▶ [Exercise goal]:
Pull out every line of the material that contains the string "makeQuery", matching case exactly.

▶ [The records]:
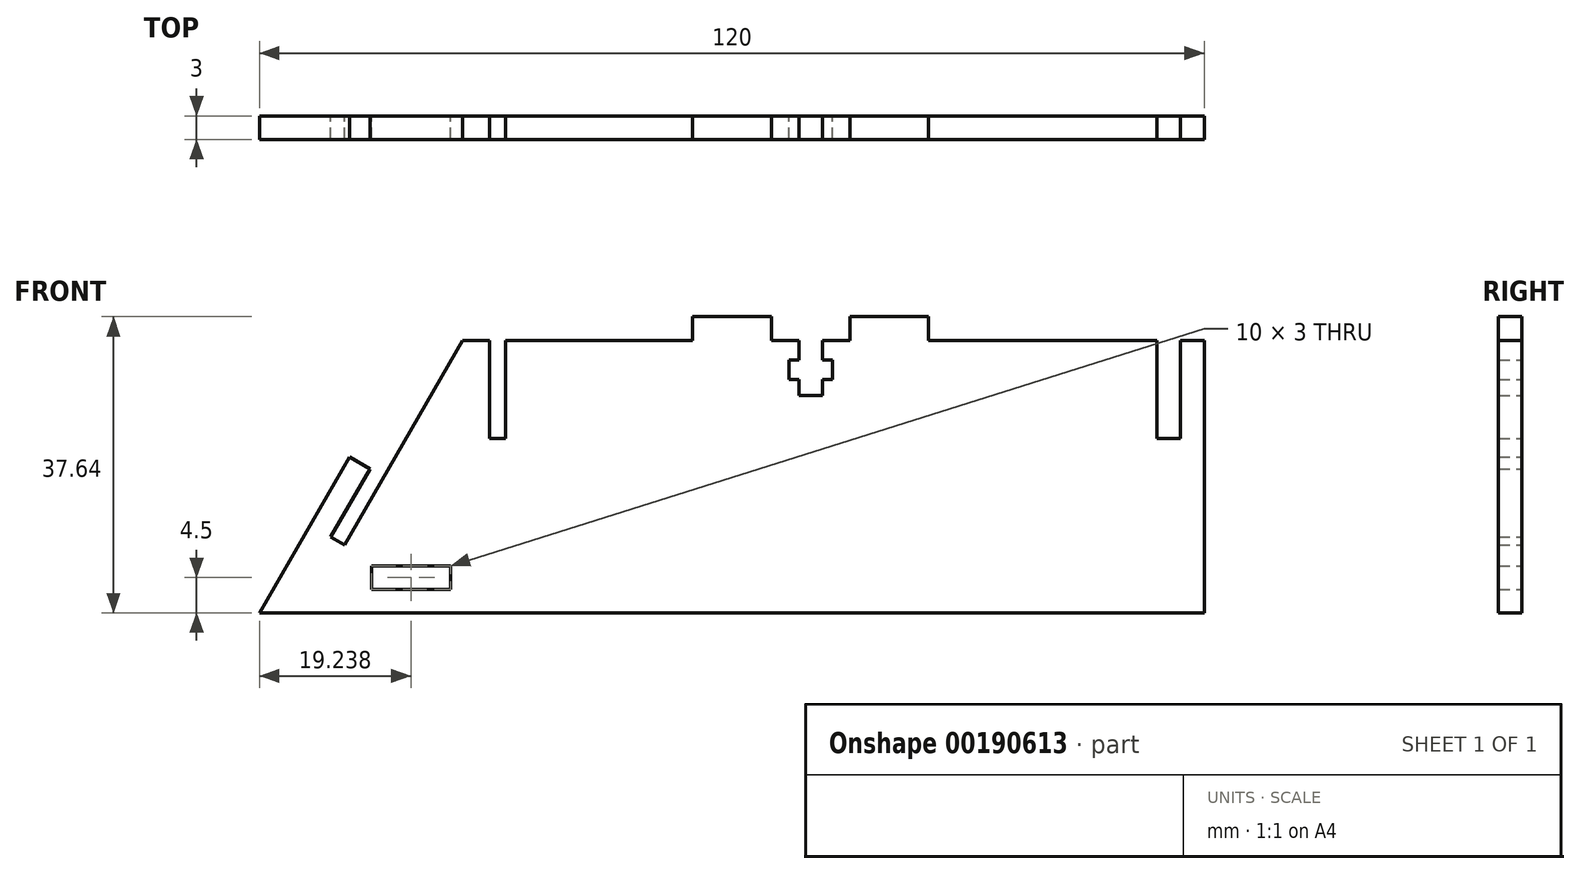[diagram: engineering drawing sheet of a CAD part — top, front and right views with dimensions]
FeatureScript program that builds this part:
annotation { "Feature Type Name" : "Feature", "Feature Type Description" : "" }
export const myFeature = defineFeature(function(context is Context, id is Id, definition is map)
    precondition{}
    {
        {
            var Q0;
            Q0=qCreatedBy(makeId("Front.planeOp"),FACE);
            var sketch = newSketch(context, id + "F0", { "sketchPlane" : qUnion([Q0])});
            skLineSegment(sketch, "E0", {"start": v(-94.23, 34.64) * mm, "end": v(-90.76, 34.64) * mm});
            skLineSegment(sketch, "E1", {"start": v(0, 34.64) * mm, "end": v(0, 0) * mm});
            skLineSegment(sketch, "E2", {"start": v(0, 0) * mm, "end": v(-120, 0) * mm});
            skLineSegment(sketch, "E3", {"start": v(-109.23, 8.66) * mm, "end": v(-110.96, 9.66) * mm});
            skLineSegment(sketch, "E4", {"start": v(-110.96, 9.66) * mm, "end": v(-105.96, 18.32) * mm});
            skLineSegment(sketch, "E5", {"start": v(-105.96, 18.32) * mm, "end": v(-108.56, 19.82) * mm});
            skLineSegment(sketch, "E6", {"start": v(-108.56, 19.82) * mm, "end": v(-120, 0) * mm});
            skLineSegment(sketch, "E7", {"start": v(-109.23, 8.66) * mm, "end": v(-94.23, 34.64) * mm});
            skLineSegment(sketch, "E8.bottom", {"start": v(-105.76, 3) * mm, "end": v(-95.76, 3) * mm});
            skLineSegment(sketch, "E8.top", {"start": v(-105.76, 6) * mm, "end": v(-95.76, 6) * mm});
            skLineSegment(sketch, "E8.left", {"start": v(-105.76, 3) * mm, "end": v(-105.76, 6) * mm});
            skLineSegment(sketch, "E8.right", {"start": v(-95.76, 3) * mm, "end": v(-95.76, 6) * mm});
            skLineSegment(sketch, "E9.top", {"start": v(-90.76, 22.14) * mm, "end": v(-88.76, 22.14) * mm});
            skLineSegment(sketch, "E9.left", {"start": v(-90.76, 34.64) * mm, "end": v(-90.76, 22.14) * mm});
            skLineSegment(sketch, "E9.right", {"start": v(-88.76, 34.64) * mm, "end": v(-88.76, 22.14) * mm});
            skLineSegment(sketch, "E10.top", {"start": v(-6, 22.14) * mm, "end": v(-3, 22.14) * mm});
            skLineSegment(sketch, "E10.left", {"start": v(-6, 34.64) * mm, "end": v(-6, 22.14) * mm});
            skLineSegment(sketch, "E10.right", {"start": v(-3, 34.64) * mm, "end": v(-3, 22.14) * mm});
            skLineSegment(sketch, "E11", {"start": v(-108.56, 19.82) * mm, "end": v(-100, 34.64) * mm, "construction": true});
            skLineSegment(sketch, "E12", {"start": v(-100, 34.64) * mm, "end": v(-94.23, 34.64) * mm, "construction": true});
            skLineSegment(sketch, "E13", {"start": v(-109.23, 8.66) * mm, "end": v(-114.23, 0) * mm, "construction": true});
            skPoint(sketch, "E14", {"position": v(-110.76, 6) * mm});
            skLineSegment(sketch, "E15.top", {"start": v(-65, 37.64) * mm, "end": v(-55, 37.64) * mm});
            skLineSegment(sketch, "E15.left", {"start": v(-65, 34.64) * mm, "end": v(-65, 37.64) * mm});
            skLineSegment(sketch, "E15.right", {"start": v(-55, 34.64) * mm, "end": v(-55, 37.64) * mm});
            skLineSegment(sketch, "E16", {"start": v(-55, 34.64) * mm, "end": v(-51.5, 34.64) * mm});
            skLineSegment(sketch, "E17", {"start": v(-45, 34.64) * mm, "end": v(-45, 37.64) * mm});
            skLineSegment(sketch, "E18", {"start": v(-45, 37.64) * mm, "end": v(-35, 37.64) * mm});
            skLineSegment(sketch, "E19", {"start": v(-35, 37.64) * mm, "end": v(-35, 34.64) * mm});
            skLineSegment(sketch, "E20", {"start": v(-35, 34.64) * mm, "end": v(-6, 34.64) * mm});
            skLineSegment(sketch, "E21", {"start": v(-51.5, 34.64) * mm, "end": v(-51.5, 32.14) * mm});
            skLineSegment(sketch, "E22", {"start": v(-51.5, 32.14) * mm, "end": v(-52.75, 32.14) * mm});
            skLineSegment(sketch, "E23", {"start": v(-52.75, 32.14) * mm, "end": v(-52.75, 29.64) * mm});
            skLineSegment(sketch, "E24", {"start": v(-52.75, 29.64) * mm, "end": v(-51.5, 29.64) * mm});
            skLineSegment(sketch, "E25", {"start": v(-51.5, 29.64) * mm, "end": v(-51.5, 27.64) * mm});
            skLineSegment(sketch, "E26", {"start": v(-51.5, 27.64) * mm, "end": v(-48.5, 27.64) * mm});
            skLineSegment(sketch, "E27", {"start": v(-48.5, 27.64) * mm, "end": v(-48.5, 29.64) * mm});
            skLineSegment(sketch, "E28", {"start": v(-48.5, 29.64) * mm, "end": v(-47.25, 29.64) * mm});
            skLineSegment(sketch, "E29", {"start": v(-47.25, 29.64) * mm, "end": v(-47.25, 32.14) * mm});
            skLineSegment(sketch, "E30", {"start": v(-47.25, 32.14) * mm, "end": v(-48.5, 32.14) * mm});
            skLineSegment(sketch, "E31", {"start": v(-48.5, 32.14) * mm, "end": v(-48.5, 34.64) * mm});
            skLineSegment(sketch, "E32", {"start": v(-48.5, 34.64) * mm, "end": v(-45, 34.64) * mm});
            skLineSegment(sketch, "E33", {"start": v(-3, 34.64) * mm, "end": v(0, 34.64) * mm});
            skLineSegment(sketch, "E34", {"start": v(-88.76, 34.64) * mm, "end": v(-65, 34.64) * mm});
            skSolve(sketch);
        }
        {
            var Q0;
            Q0=makeQuery(id+"F0.imprint","IMPRINT",FACE,{"disambiguationData":[TD([[makeQuery(id+"F0.imprint","IMPRINT",EDGE,{"derivedFrom":sQuery(id+"F0.wireOp",EDGE,"E0")}),-1.0]])]});
            extrude(context, id + "F1", {"entities" : qUnion([Q0]), "depth" : 3 * mm});
        }
    });
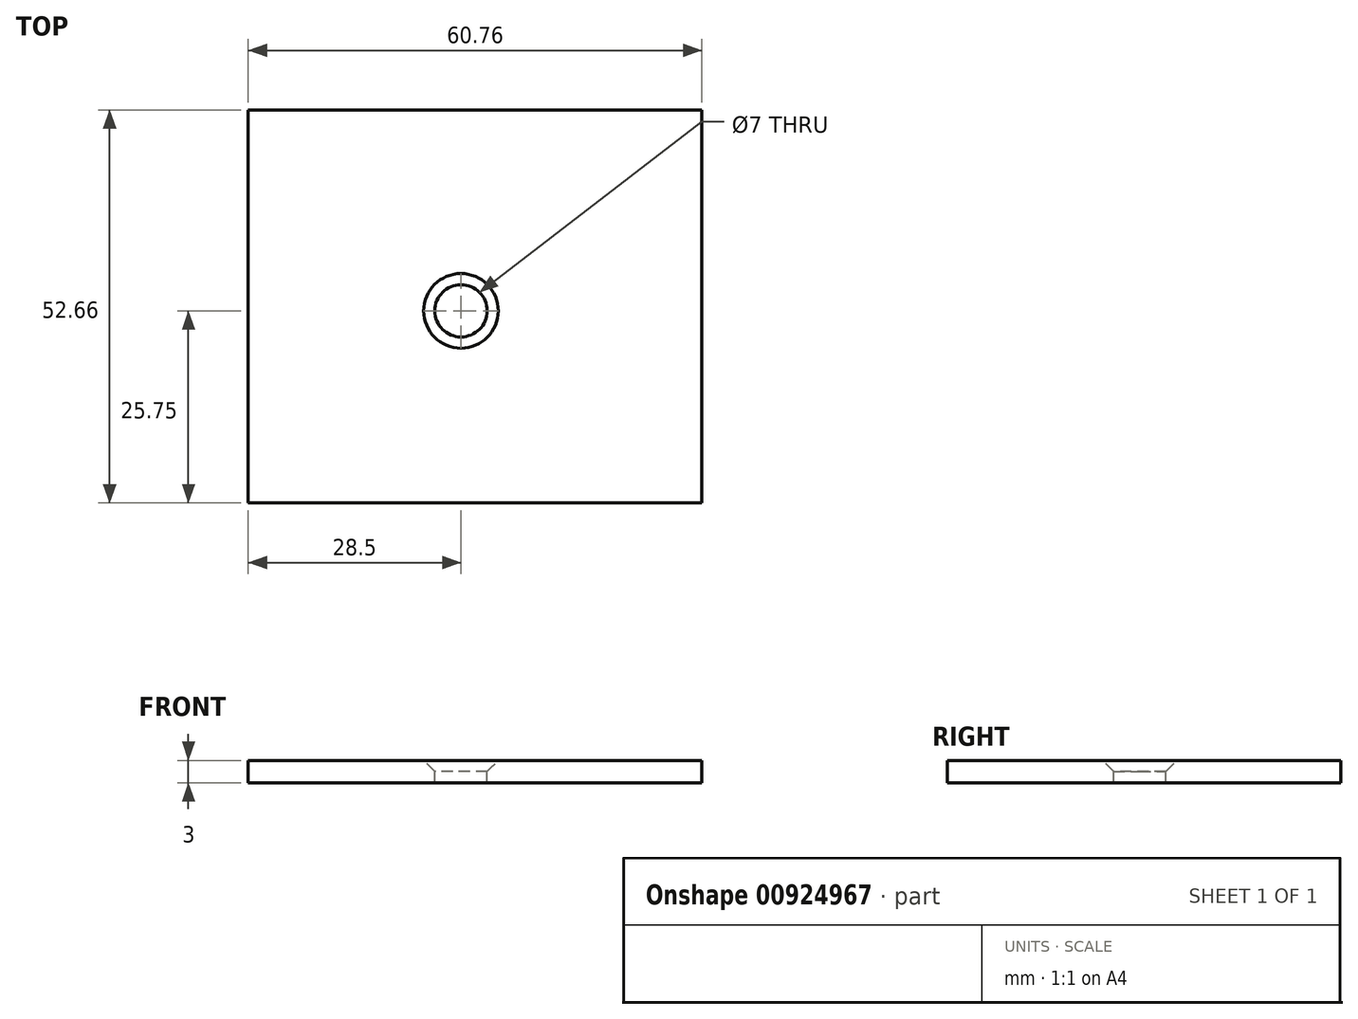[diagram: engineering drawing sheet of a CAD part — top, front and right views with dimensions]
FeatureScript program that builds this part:
annotation { "Feature Type Name" : "Feature", "Feature Type Description" : "" }
export const myFeature = defineFeature(function(context is Context, id is Id, definition is map)
    precondition{}
    {
        {
            var Q0;
            Q0=qCreatedBy(makeId("Top.planeOp"),FACE);
            var sketch = newSketch(context, id + "F0", { "sketchPlane" : qUnion([Q0])});
            skLineSegment(sketch, "E0", {"start": v(0, 0) * mm, "end": v(32.26, 0) * mm});
            skLineSegment(sketch, "E1", {"start": v(32.26, 0) * mm, "end": v(32.26, 26.91) * mm});
            skLineSegment(sketch, "E2", {"start": v(32.26, 26.91) * mm, "end": v(0, 26.91) * mm});
            skLineSegment(sketch, "E3", {"start": v(0, 26.91) * mm, "end": v(-28.5, 26.91) * mm});
            skLineSegment(sketch, "E4", {"start": v(-28.5, 26.91) * mm, "end": v(-28.5, 0) * mm});
            skLineSegment(sketch, "E5", {"start": v(-28.5, 0) * mm, "end": v(-28.5, -25.75) * mm});
            skLineSegment(sketch, "E6", {"start": v(-28.5, -25.75) * mm, "end": v(0, -25.75) * mm});
            skLineSegment(sketch, "E7", {"start": v(0, -25.75) * mm, "end": v(32.26, -25.75) * mm});
            skLineSegment(sketch, "E8", {"start": v(32.26, -25.75) * mm, "end": v(32.26, 0) * mm});
            skSolve(sketch);
        }
        {
            var Q0;
            Q0 = qSketchRegion(id + "F0", true);
            extrude(context, id + "F1", {"entities" : qUnion([Q0]), "depth" : 3 * mm, "offsetDistance" : 25.4 * mm});
        }
        {
            var Q0;
            Q0=makeQuery(id+"F1.opExtrude","CAP_FACE",FACE,{"disambiguationData":[OSD([sQuery(id+"F0.wireOp",EDGE,"E1"),sQuery(id+"F0.wireOp",EDGE,"E2"),sQuery(id+"F0.wireOp",EDGE,"E3"),sQuery(id+"F0.wireOp",EDGE,"E4"),sQuery(id+"F0.wireOp",EDGE,"E5"),sQuery(id+"F0.wireOp",EDGE,"E6"),sQuery(id+"F0.wireOp",EDGE,"E7"),sQuery(id+"F0.wireOp",EDGE,"E8")])],"isStart":false});
            var sketch = newSketch(context, id + "F2", { "sketchPlane" : qUnion([Q0])});
            skLineSegment(sketch, "E9", {"start": v(32.26, 0) * mm, "end": v(0, 0) * mm});
            skSolve(sketch);
        }
        {
            var Q0;
            Q0=sQuery(id+"F2.wireOp",VERTEX,"E9.end");
            var Q1;
            Q1=makeQuery(id+"F1.opExtrude","SWEPT_BODY",BODY,{"disambiguationData":[OSD([sQuery(id+"F0.wireOp",EDGE,"E1"),sQuery(id+"F0.wireOp",EDGE,"E2"),sQuery(id+"F0.wireOp",EDGE,"E3"),sQuery(id+"F0.wireOp",EDGE,"E4"),sQuery(id+"F0.wireOp",EDGE,"E5"),sQuery(id+"F0.wireOp",EDGE,"E6"),sQuery(id+"F0.wireOp",EDGE,"E7"),sQuery(id+"F0.wireOp",EDGE,"E8")])]});
            hole(context, id + "F3", {"style" : HoleStyle.C_SINK, "endStyle" : HoleEndStyle.BLIND, "holeDiameter" : 7 * mm, "cSinkDiameter" : 10 * mm, "cSinkAngle" : 90 * degree, "majorDiameter" : 6.35 * mm, "holeDepth" : 15.24 * mm, "isTappedThrough" : true, "tappedDepth" : 12.7 * mm, "tapClearance" : 3, "startFromSketch" : true, "locations" : qUnion([Q0]), "scope" : qUnion([Q1])});
        }
    });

▶ [Reply]:
            Q0=makeQuery(id+"F0.imprint","IMPRINT",FACE,{"disambiguationData":[TD([[makeQuery(id+"F0.imprint","IMPRINT",EDGE,{"derivedFrom":sQuery(id+"F0.wireOp",EDGE,"E0")}),-1.0]])]});
            Q0=makeQuery(id+"F1.opExtrude","CAP_FACE",FACE,{"disambiguationData":[OSD([sQuery(id+"F0.wireOp",EDGE,"E1"),sQuery(id+"F0.wireOp",EDGE,"E2"),sQuery(id+"F0.wireOp",EDGE,"E3"),sQuery(id+"F0.wireOp",EDGE,"E4"),sQuery(id+"F0.wireOp",EDGE,"E5"),sQuery(id+"F0.wireOp",EDGE,"E6"),sQuery(id+"F0.wireOp",EDGE,"E7"),sQuery(id+"F0.wireOp",EDGE,"E8")])],"isStart":false});
            Q1=makeQuery(id+"F1.opExtrude","SWEPT_BODY",BODY,{"disambiguationData":[OSD([sQuery(id+"F0.wireOp",EDGE,"E1"),sQuery(id+"F0.wireOp",EDGE,"E2"),sQuery(id+"F0.wireOp",EDGE,"E3"),sQuery(id+"F0.wireOp",EDGE,"E4"),sQuery(id+"F0.wireOp",EDGE,"E5"),sQuery(id+"F0.wireOp",EDGE,"E6"),sQuery(id+"F0.wireOp",EDGE,"E7"),sQuery(id+"F0.wireOp",EDGE,"E8")])]});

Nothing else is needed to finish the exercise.